About this exercise: In the material below, find each line with the word "different" and copy it.

Start of Excerpted data

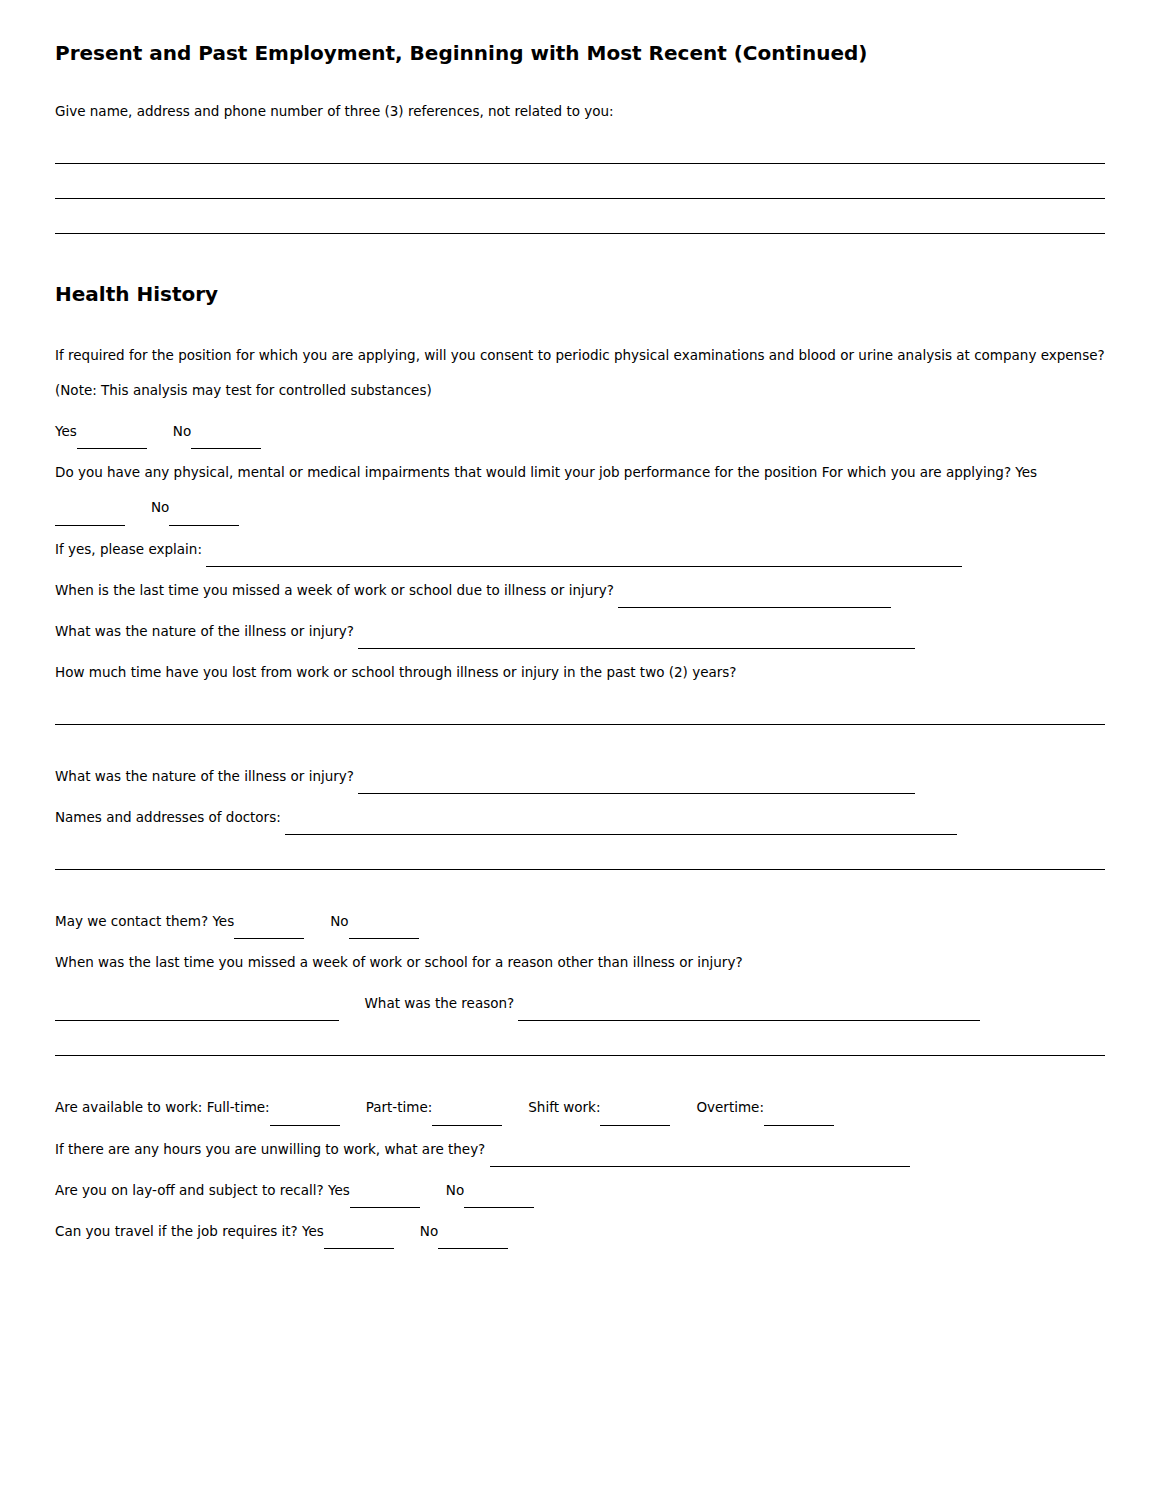Present and Past Employment, Beginning with Most Recent (Continued)
Give name, address and phone number of three (3) references, not related to you:
Health History
If required for the position for which you are applying, will you consent to periodic physical examinations and blood or urine analysis at company expense? (Note: This analysis may test for controlled substances)
Yes No
Do you have any physical, mental or medical impairments that would limit your job performance for the position For which you are applying? Yes No
If yes, please explain:
When is the last time you missed a week of work or school due to illness or injury?
What was the nature of the illness or injury?
How much time have you lost from work or school through illness or injury in the past two (2) years?
What was the nature of the illness or injury?
Names and addresses of doctors:
May we contact them? Yes No
When was the last time you missed a week of work or school for a reason other than illness or injury?
What was the reason?
Are available to work: Full-time: Part-time: Shift work: Overtime:
If there are any hours you are unwilling to work, what are they?
Are you on lay-off and subject to recall? Yes No
Can you travel if the job requires it? Yes No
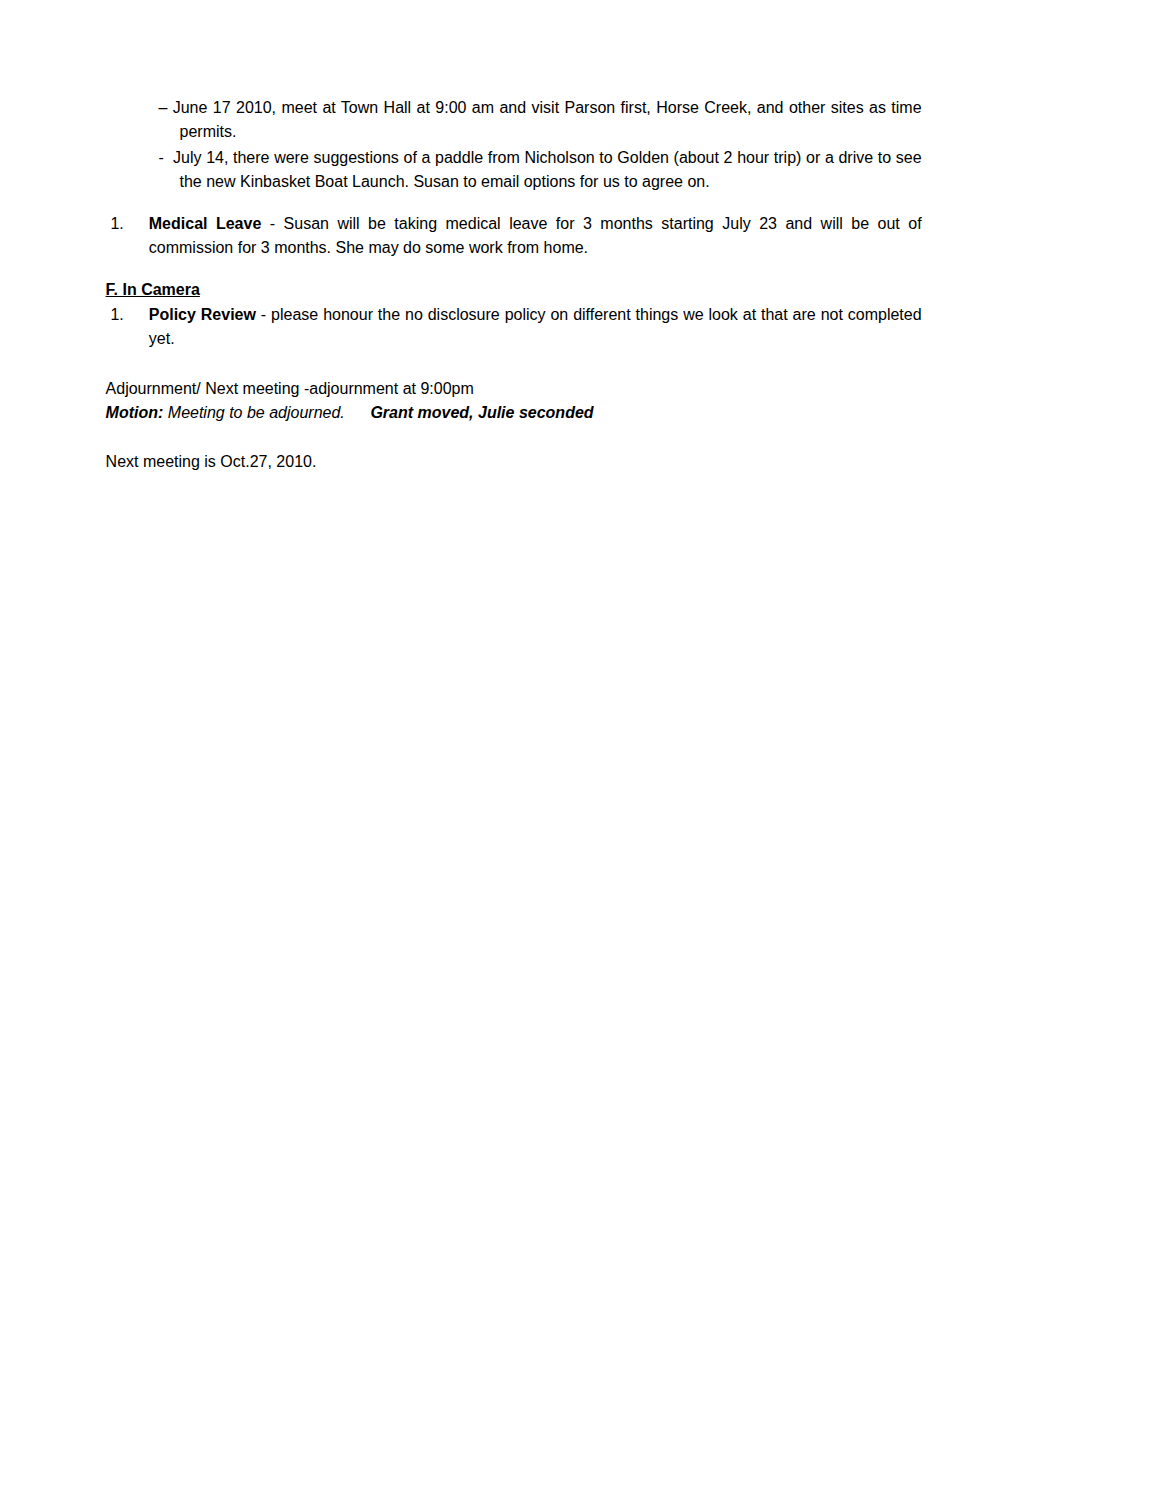– June 17 2010, meet at Town Hall at 9:00 am and visit Parson first, Horse Creek, and other sites as time permits.
- July 14, there were suggestions of a paddle from Nicholson to Golden (about 2 hour trip) or a drive to see the new Kinbasket Boat Launch. Susan to email options for us to agree on.
Medical Leave - Susan will be taking medical leave for 3 months starting July 23 and will be out of commission for 3 months. She may do some work from home.
F. In Camera
Policy Review - please honour the no disclosure policy on different things we look at that are not completed yet.
Adjournment/ Next meeting -adjournment at 9:00pm
Motion: Meeting to be adjourned. Grant moved, Julie seconded
Next meeting is Oct.27, 2010.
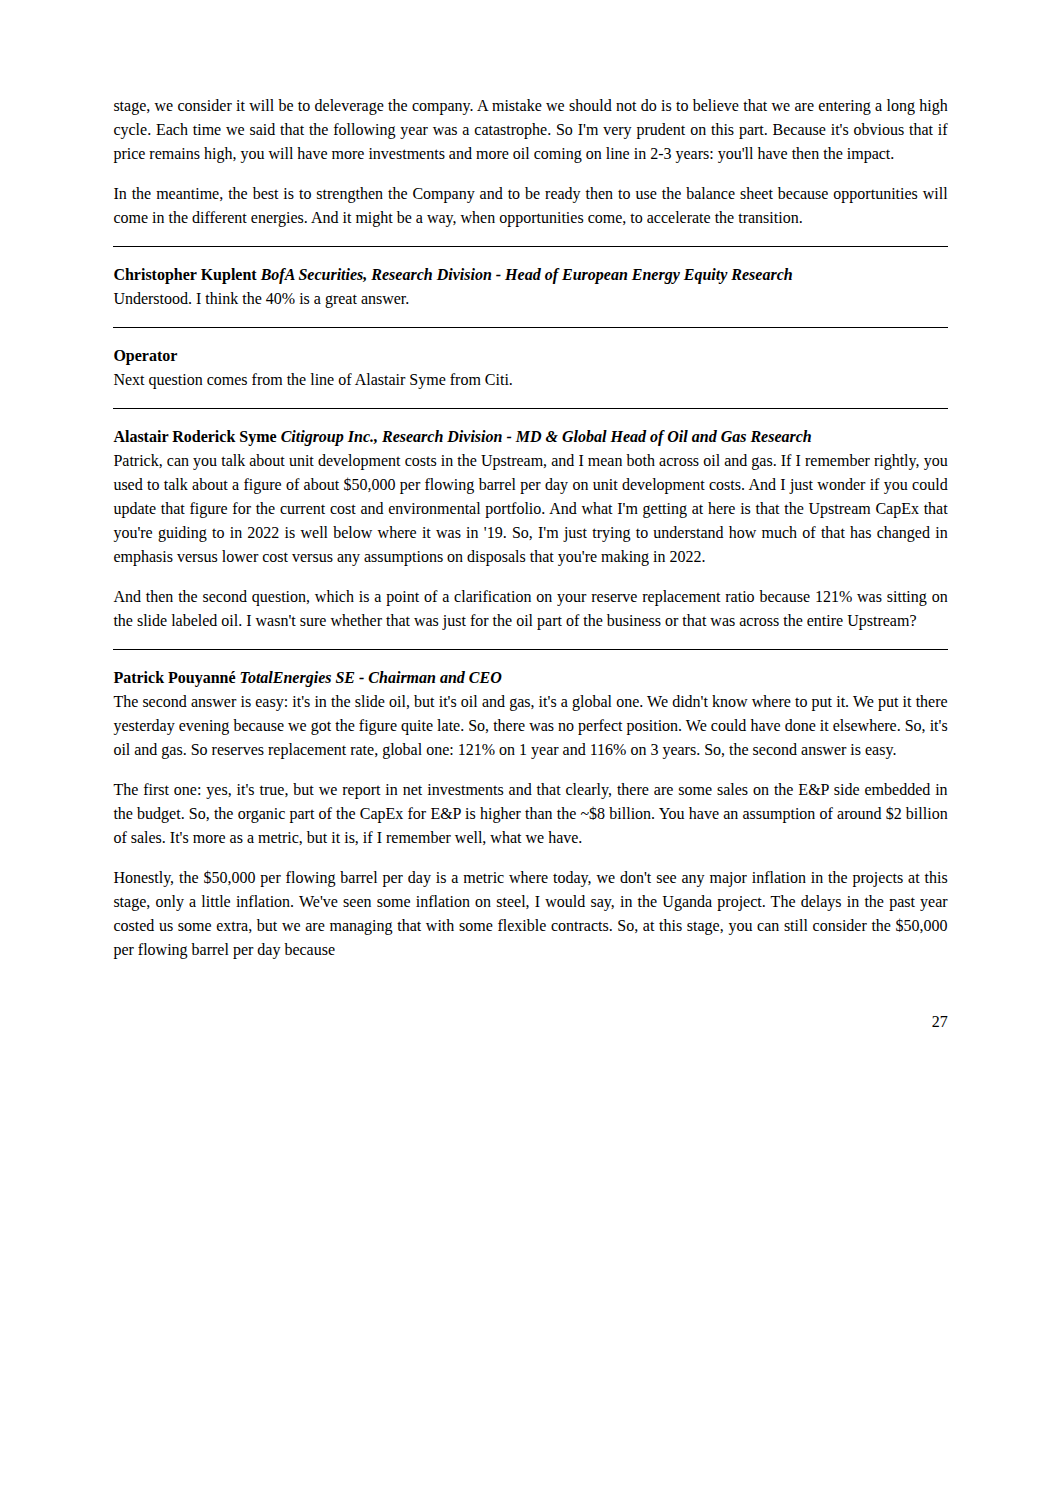stage, we consider it will be to deleverage the company. A mistake we should not do is to believe that we are entering a long high cycle. Each time we said that the following year was a catastrophe. So I'm very prudent on this part. Because it's obvious that if price remains high, you will have more investments and more oil coming on line in 2-3 years: you'll have then the impact.
In the meantime, the best is to strengthen the Company and to be ready then to use the balance sheet because opportunities will come in the different energies. And it might be a way, when opportunities come, to accelerate the transition.
Christopher Kuplent BofA Securities, Research Division - Head of European Energy Equity Research
Understood. I think the 40% is a great answer.
Operator
Next question comes from the line of Alastair Syme from Citi.
Alastair Roderick Syme Citigroup Inc., Research Division - MD & Global Head of Oil and Gas Research
Patrick, can you talk about unit development costs in the Upstream, and I mean both across oil and gas. If I remember rightly, you used to talk about a figure of about $50,000 per flowing barrel per day on unit development costs. And I just wonder if you could update that figure for the current cost and environmental portfolio. And what I'm getting at here is that the Upstream CapEx that you're guiding to in 2022 is well below where it was in '19. So, I'm just trying to understand how much of that has changed in emphasis versus lower cost versus any assumptions on disposals that you're making in 2022.
And then the second question, which is a point of a clarification on your reserve replacement ratio because 121% was sitting on the slide labeled oil. I wasn't sure whether that was just for the oil part of the business or that was across the entire Upstream?
Patrick Pouyanné TotalEnergies SE - Chairman and CEO
The second answer is easy: it's in the slide oil, but it's oil and gas, it's a global one. We didn't know where to put it. We put it there yesterday evening because we got the figure quite late. So, there was no perfect position. We could have done it elsewhere. So, it's oil and gas. So reserves replacement rate, global one: 121% on 1 year and 116% on 3 years. So, the second answer is easy.
The first one: yes, it's true, but we report in net investments and that clearly, there are some sales on the E&P side embedded in the budget. So, the organic part of the CapEx for E&P is higher than the ~$8 billion. You have an assumption of around $2 billion of sales. It's more as a metric, but it is, if I remember well, what we have.
Honestly, the $50,000 per flowing barrel per day is a metric where today, we don't see any major inflation in the projects at this stage, only a little inflation. We've seen some inflation on steel, I would say, in the Uganda project. The delays in the past year costed us some extra, but we are managing that with some flexible contracts. So, at this stage, you can still consider the $50,000 per flowing barrel per day because
27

End of Excerpted data

Output for this exercise:
Policy Review - please honour the no disclosure policy on different things we look at that are not completed yet.
In the meantime, the best is to strengthen the Company and to be ready then to use the balance sheet because opportunities will come in the different energies. And it might be a way, when opportunities come, to accelerate the transition.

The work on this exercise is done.